Another problem will be a lack of awareness.
Most FPS games have such limited forms of movement that this isn’t an issue, but whenever a “first person” view requires you to keep track of complex movements or stay aware of your surroundings, you’ll notice players whipping their camera around violently and constantly. Again, since videogames can’t do justice to something like perhipheral vision, the player must do extra work. I’ve always likened the first person view to wearing a space helmet: you need to pivot your neck to see anything, instead of having the full range of vision. So in a game with as much mobility as Brink, you can expect a lot of head-whipping. It’s a problem that’s subtle and common enough that most players won’t complain about it, but it’s a problem nonethless.
How do you solve such a problem? The answer is simple. Switch to “third person view” in moments where you need to be more aware of what your character is doing or his surroundings. I point to the upcoming Deus Ex: Human Revolution as a prime example. While doing melee attacks or taking cover, the game smoothly transitions from one perspective to another. It’s so elegant and intuitive that you don’t even notice—and this is how you can add platformer/action elements to an FPS.

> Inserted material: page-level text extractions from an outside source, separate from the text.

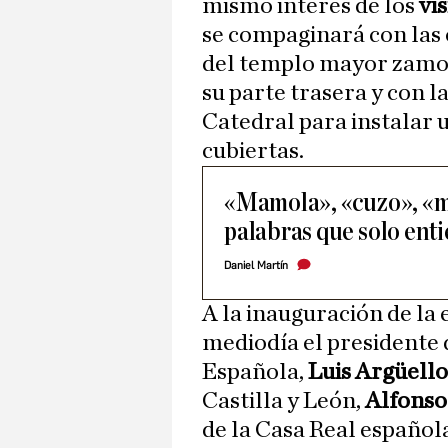
mismo interés de los
vi
se compaginará con las 
del templo mayor zamor
su parte trasera y con la
Catedral para instalar u
cubiertas.
«Mamola», «cuzo», «m
palabras que solo en
Daniel Martín
A la inauguración de la 
mediodía el presidente 
Española,
Luis Argüello
Castilla y León,
Alfons
de la Casa Real español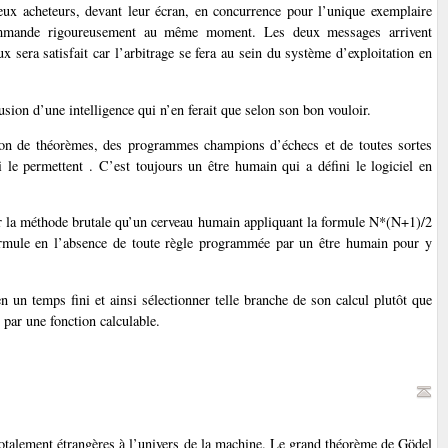
ux acheteurs, devant leur écran, en concurrence pour l’unique exemplaire
 commande rigoureusement au même moment. Les deux messages arrivent
 sera satisfait car l’arbitrage se fera au sein du système d’exploitation en
sion d’une intelligence qui n’en ferait que selon son bon vouloir.
on de théorèmes, des programmes champions d’échecs et de toutes sortes
i le permettent . C’est toujours un être humain qui a défini le logiciel en
 la méthode brutale qu’un cerveau humain appliquant la formule N*(N+1)/2
formule en l’absence de toute règle programmée par un être humain pour y
n un temps fini et ainsi sélectionner telle branche de son calcul plutôt que
 par une fonction calculable.
totalement étrangères à l’univers de la machine. Le grand théorème de Gödel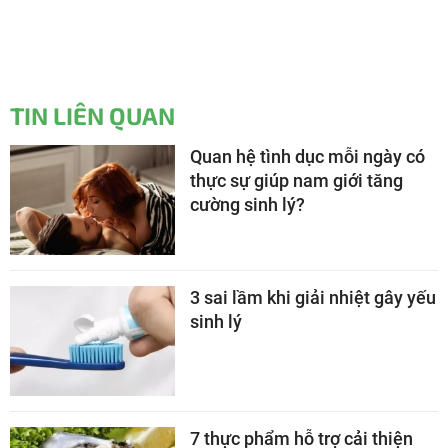
TIN LIÊN QUAN
Quan hệ tình dục mỗi ngày có
thực sự giúp nam giới tăng
cường sinh lý?
3 sai lầm khi giải nhiệt gây yếu
sinh lý
7 thực phẩm hỗ trợ cải thiện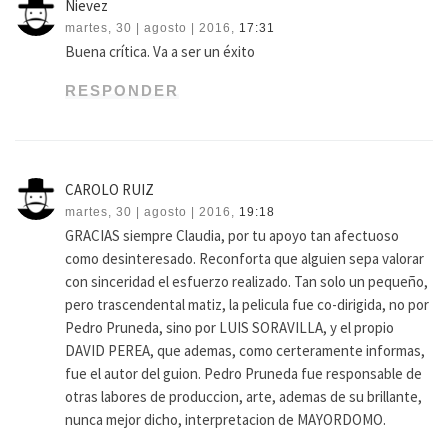
Nievez
martes, 30 | agosto | 2016,
17:31
Buena crítica. Va a ser un éxito
RESPONDER
CAROLO RUIZ
martes, 30 | agosto | 2016,
19:18
GRACIAS siempre Claudia, por tu apoyo tan afectuoso
como desinteresado. Reconforta que alguien sepa valorar
con sinceridad el esfuerzo realizado. Tan solo un pequeño,
pero trascendental matiz, la pelicula fue co-dirigida, no por
Pedro Pruneda, sino por LUIS SORAVILLA, y el propio
DAVID PEREA, que ademas, como certeramente informas,
fue el autor del guion. Pedro Pruneda fue responsable de
otras labores de produccion, arte, ademas de su brillante,
nunca mejor dicho, interpretacion de MAYORDOMO.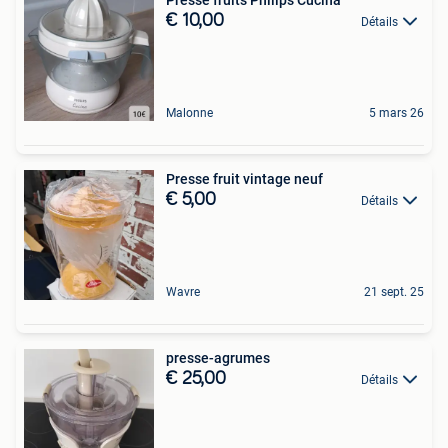
€ 10,00
Détails
Malonne
5 mars 26
Presse fruit vintage neuf
€ 5,00
Détails
Wavre
21 sept. 25
presse-agrumes
€ 25,00
Détails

So there you have it. In the end, Brink bites off more than it can chew and stumbles under the weight of its own pretentiousness. It takes elements from a lot of popular games, but fails to recognize the more subtle reasons why they work in those games. And because dumb players also won’t have the insight to know what’s wrong, and thanks to the constant Skinner Box incentives and chaotic gameplay, few will be able to pinpoint the problems or admit to it. When it’s released, many will be lured in by its distinct visuals, but soon enough the problems will surface and the gameplay will stagnate, and Brink‘s marketing savvy will be just enough to keep it afloat. That’s my prediction at least.